The crucial line here is “how they lost…and what changes they needed to make to avoid another defeat.”
This is exactly what the oppositional intelligentsia in Sri Lanka has yet to do, which is why many of them regurgitate the conventional wisdom of uniting all forces of the Opposition, including the UNP under its existing leadership, and thereby, recomposing in effect the profile of precisely the government that was massively defeated in 2019-2020, enabling Gotabaya Rajapaksa and the SLPP-led SLPF to win decisively.
The FiveThirtyEight essay goes on to elaborate:
“…In other words, we now have a pretty detailed picture of where the Democratic Party landed on many of those debates. And the main takeaway is this: A multiracial group of Obama-style Democrats are in charge, just like from 2009 to 2016. They’re solidly left of center — but mostly from the ideological middle of the party, not its leftmost wing…But this time, the explicit goal is to push and enact more leftward-leaning policies — compared to the Obama administration, in particular — on both economic and racial issues.” (ibid)
Perry Bacon Jr. spells it out:
“…From the day after Hillary Clinton’s defeat in the 2016 presidential election to the 2018 midterms, Democrats were battling over the party’s direction but mostly focused on fighting now former President Trump.

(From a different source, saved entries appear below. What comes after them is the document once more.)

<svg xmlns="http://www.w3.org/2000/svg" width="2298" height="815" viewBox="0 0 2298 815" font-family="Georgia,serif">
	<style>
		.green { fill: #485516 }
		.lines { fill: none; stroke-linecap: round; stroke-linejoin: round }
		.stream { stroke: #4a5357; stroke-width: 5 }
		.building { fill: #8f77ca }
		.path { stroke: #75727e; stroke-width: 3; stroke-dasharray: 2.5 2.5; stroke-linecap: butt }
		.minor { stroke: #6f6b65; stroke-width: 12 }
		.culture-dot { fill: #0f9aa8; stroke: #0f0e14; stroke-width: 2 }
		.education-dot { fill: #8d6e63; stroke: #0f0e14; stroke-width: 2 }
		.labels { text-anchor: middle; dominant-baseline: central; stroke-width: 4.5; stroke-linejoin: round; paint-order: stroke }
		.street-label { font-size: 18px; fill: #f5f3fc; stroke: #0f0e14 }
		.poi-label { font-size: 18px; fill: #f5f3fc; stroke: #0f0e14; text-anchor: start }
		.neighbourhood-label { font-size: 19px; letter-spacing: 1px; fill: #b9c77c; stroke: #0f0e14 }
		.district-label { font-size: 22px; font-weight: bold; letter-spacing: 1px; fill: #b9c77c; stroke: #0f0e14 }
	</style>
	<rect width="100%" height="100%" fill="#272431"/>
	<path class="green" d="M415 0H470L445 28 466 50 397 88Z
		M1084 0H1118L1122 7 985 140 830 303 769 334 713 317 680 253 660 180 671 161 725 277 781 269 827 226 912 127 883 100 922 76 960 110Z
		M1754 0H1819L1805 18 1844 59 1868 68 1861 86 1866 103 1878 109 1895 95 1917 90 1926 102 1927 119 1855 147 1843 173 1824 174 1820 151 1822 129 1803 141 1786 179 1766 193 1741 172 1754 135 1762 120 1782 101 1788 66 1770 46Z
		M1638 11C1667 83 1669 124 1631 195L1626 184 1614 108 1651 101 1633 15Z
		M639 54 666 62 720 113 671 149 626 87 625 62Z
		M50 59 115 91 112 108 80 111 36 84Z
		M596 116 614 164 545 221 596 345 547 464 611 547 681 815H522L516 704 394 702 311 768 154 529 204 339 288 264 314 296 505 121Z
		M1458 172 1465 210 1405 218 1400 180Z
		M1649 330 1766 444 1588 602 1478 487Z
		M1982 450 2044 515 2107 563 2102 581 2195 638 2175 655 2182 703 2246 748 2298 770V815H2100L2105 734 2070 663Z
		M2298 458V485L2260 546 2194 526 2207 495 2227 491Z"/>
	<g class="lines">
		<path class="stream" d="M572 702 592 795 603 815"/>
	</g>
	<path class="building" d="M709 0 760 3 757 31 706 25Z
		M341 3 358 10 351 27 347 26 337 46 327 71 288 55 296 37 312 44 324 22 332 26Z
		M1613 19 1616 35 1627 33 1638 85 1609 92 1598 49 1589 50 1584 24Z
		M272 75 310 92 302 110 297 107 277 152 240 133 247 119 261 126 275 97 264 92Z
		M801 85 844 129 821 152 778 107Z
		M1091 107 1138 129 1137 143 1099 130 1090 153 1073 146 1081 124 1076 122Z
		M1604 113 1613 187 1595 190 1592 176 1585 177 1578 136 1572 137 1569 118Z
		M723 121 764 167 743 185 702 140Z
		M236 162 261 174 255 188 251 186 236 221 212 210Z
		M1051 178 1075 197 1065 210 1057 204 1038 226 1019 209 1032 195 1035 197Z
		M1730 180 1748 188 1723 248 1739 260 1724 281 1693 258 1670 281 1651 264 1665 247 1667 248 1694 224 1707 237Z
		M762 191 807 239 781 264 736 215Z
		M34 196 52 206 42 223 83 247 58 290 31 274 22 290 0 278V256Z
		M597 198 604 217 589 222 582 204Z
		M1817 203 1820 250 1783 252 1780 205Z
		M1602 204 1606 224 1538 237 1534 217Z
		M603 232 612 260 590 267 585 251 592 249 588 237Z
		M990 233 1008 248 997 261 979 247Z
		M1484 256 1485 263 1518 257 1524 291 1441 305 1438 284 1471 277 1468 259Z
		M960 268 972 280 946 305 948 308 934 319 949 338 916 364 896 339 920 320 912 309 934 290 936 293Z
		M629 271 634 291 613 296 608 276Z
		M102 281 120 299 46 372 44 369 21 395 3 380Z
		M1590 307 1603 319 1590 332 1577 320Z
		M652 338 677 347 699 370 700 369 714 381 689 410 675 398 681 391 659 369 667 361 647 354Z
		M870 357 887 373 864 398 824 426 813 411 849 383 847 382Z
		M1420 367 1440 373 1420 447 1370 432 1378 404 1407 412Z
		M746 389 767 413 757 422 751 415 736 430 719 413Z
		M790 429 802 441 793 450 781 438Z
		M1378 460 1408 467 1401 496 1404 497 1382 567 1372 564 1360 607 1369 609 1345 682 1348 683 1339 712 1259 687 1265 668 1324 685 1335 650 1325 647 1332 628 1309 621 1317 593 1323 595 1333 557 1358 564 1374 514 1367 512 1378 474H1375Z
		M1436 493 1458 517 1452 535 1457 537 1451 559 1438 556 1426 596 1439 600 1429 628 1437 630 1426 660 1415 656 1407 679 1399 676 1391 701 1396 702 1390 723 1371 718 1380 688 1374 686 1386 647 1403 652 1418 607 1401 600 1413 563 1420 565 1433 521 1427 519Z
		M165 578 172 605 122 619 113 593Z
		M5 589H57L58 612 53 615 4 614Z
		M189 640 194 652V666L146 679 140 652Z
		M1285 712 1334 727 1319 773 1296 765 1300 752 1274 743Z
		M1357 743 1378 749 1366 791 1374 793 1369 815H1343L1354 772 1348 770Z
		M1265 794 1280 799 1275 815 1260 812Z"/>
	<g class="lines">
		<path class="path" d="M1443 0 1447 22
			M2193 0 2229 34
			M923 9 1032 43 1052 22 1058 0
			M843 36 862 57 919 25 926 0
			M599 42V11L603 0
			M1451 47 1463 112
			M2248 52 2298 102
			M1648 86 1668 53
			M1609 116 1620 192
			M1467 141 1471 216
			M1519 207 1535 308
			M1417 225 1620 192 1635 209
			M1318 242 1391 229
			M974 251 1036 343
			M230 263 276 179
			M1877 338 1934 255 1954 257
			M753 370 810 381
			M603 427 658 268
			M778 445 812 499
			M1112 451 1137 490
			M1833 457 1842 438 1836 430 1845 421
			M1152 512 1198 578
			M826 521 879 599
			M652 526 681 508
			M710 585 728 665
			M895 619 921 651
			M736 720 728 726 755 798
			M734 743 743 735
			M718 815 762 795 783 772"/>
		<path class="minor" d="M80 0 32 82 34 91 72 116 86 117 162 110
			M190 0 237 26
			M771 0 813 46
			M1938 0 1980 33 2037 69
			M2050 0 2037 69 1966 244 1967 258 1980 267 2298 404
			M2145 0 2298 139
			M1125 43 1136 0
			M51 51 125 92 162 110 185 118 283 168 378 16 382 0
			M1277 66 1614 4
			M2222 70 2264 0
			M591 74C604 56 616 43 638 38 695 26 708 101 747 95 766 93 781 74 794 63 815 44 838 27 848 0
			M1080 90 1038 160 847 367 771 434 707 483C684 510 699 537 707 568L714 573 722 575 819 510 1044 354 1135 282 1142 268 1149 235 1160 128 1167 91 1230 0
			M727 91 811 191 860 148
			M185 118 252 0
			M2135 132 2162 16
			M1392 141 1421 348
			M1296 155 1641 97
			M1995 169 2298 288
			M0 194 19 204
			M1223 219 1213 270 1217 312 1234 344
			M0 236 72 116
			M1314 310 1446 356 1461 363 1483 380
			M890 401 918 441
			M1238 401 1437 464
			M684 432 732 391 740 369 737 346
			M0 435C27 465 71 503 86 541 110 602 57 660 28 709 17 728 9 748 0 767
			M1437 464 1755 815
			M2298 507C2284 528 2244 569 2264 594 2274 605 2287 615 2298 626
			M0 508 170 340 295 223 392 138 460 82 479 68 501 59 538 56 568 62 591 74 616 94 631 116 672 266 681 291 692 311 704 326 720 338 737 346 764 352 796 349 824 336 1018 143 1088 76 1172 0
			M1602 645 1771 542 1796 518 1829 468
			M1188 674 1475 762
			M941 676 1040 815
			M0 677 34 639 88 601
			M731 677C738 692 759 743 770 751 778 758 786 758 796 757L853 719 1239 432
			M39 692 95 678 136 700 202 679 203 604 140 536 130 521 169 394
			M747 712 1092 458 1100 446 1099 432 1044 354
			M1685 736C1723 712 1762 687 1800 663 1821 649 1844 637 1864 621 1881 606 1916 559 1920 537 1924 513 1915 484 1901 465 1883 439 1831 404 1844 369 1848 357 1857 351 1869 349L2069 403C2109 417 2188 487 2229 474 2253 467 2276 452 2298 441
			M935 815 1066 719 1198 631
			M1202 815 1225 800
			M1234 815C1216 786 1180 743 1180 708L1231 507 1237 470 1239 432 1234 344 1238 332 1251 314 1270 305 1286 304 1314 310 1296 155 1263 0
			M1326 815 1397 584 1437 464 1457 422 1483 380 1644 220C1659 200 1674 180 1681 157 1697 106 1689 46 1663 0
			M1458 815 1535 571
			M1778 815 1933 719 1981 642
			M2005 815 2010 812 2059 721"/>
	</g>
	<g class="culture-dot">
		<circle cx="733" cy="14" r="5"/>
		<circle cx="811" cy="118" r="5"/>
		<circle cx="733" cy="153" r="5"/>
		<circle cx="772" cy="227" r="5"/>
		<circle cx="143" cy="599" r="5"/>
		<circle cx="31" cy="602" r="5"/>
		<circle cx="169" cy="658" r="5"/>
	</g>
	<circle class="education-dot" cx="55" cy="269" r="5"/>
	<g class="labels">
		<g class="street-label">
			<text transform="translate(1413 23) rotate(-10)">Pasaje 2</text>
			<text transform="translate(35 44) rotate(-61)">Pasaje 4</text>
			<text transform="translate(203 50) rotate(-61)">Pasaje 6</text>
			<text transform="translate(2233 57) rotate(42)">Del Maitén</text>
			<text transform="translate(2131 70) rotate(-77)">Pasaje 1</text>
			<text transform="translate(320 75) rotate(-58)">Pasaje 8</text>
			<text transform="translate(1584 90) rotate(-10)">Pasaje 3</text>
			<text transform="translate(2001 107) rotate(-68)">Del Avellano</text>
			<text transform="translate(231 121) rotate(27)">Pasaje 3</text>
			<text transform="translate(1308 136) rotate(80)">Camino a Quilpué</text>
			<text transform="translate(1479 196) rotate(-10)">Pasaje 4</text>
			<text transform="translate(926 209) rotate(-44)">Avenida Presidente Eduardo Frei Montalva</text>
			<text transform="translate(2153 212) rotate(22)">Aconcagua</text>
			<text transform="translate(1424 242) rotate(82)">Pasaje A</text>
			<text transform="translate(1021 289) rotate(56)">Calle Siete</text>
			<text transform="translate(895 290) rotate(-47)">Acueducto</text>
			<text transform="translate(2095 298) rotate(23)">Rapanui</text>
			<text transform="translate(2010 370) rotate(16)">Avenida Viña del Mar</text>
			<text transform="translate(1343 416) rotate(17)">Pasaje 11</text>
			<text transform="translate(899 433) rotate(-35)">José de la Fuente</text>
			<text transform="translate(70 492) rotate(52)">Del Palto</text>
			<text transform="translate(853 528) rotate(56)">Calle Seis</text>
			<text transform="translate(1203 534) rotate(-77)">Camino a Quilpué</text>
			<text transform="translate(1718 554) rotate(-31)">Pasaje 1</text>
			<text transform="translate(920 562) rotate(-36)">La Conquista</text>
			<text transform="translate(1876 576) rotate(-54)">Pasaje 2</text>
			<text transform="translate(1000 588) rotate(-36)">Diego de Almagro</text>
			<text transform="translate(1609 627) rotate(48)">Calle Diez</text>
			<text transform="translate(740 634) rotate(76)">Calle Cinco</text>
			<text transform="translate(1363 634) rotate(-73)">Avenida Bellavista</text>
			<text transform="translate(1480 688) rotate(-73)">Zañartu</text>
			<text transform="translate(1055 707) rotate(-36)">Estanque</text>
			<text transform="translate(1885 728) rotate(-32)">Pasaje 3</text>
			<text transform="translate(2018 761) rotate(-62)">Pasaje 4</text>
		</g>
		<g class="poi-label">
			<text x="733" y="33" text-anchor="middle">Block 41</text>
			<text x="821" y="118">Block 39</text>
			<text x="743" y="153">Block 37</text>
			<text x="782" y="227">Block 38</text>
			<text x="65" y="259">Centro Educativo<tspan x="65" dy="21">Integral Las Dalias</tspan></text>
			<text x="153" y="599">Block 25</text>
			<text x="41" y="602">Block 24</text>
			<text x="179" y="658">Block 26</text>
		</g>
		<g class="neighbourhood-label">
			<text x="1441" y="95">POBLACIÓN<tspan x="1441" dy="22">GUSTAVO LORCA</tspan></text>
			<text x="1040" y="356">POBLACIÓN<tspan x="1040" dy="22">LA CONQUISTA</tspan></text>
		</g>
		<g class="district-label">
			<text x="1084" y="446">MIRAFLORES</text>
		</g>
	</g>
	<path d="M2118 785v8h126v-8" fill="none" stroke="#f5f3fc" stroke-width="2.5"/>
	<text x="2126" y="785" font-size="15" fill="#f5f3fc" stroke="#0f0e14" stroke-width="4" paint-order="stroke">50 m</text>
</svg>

…Biden won in large part because of the support he got from the party’s more establishment and centrist figures who were wary of Sanders and Warren. But along the way to his victory in the Democratic primaries, Biden moved left when compared to the Obama-Biden administration’s stances…Then, after Biden basically had wrapped up the nomination, two real-world events pushed him even further left…
Harris, like Biden, is a center-left establishment Democrat who has moved leftward as the party drifted in that direction but is not as progressive as Sanders or Warren.
Sanders, Warren and Ocasio-Cortez and the broader left wing of the Democratic Party unified behind Biden in the general election…
…Biden has gone about filling the government and leadership of the Democratic Party with a demographically diverse group of establishment types who have moved left in recent years like Harris and Biden himself.
…Jake Sullivan…one-time top adviser to Hillary Clinton’s 2016 campaign urged the party to become more populist after Clinton’s defeat.
… in the Biden administration, there is one clear, dominant ideological view — left of Obama in 2016, not as left as Warren now. “Left of Obama in 2016, not as left as Warren now,” of course, isn’t a precise ideology. But we are already getting some glimpses of what that means in practice.” (Biden’s Team And Priorities Show How The Democratic Party Changed In The Trump Era | FiveThirtyEight)
This is clear, I think. It is also what I urge on the SJB and the opposition in general, in the struggle to face and defeat our tropical, tougher-than-Trump: a “more populist” (Sullivan’s argument) democratic Opposition, to the left of the UNP historically and most certainly of the Wickremesinghe quarter-century, but not as left as the JVP.
This then is what I am arguing for in the case of Sri Lanka. An Opposition which is ideologically moored, but not mired, in the ideological middle while being left-of-center, pushing left-leaning policies. That is the route I’m hoping and expecting Sajith Premadasa’s SJB will go.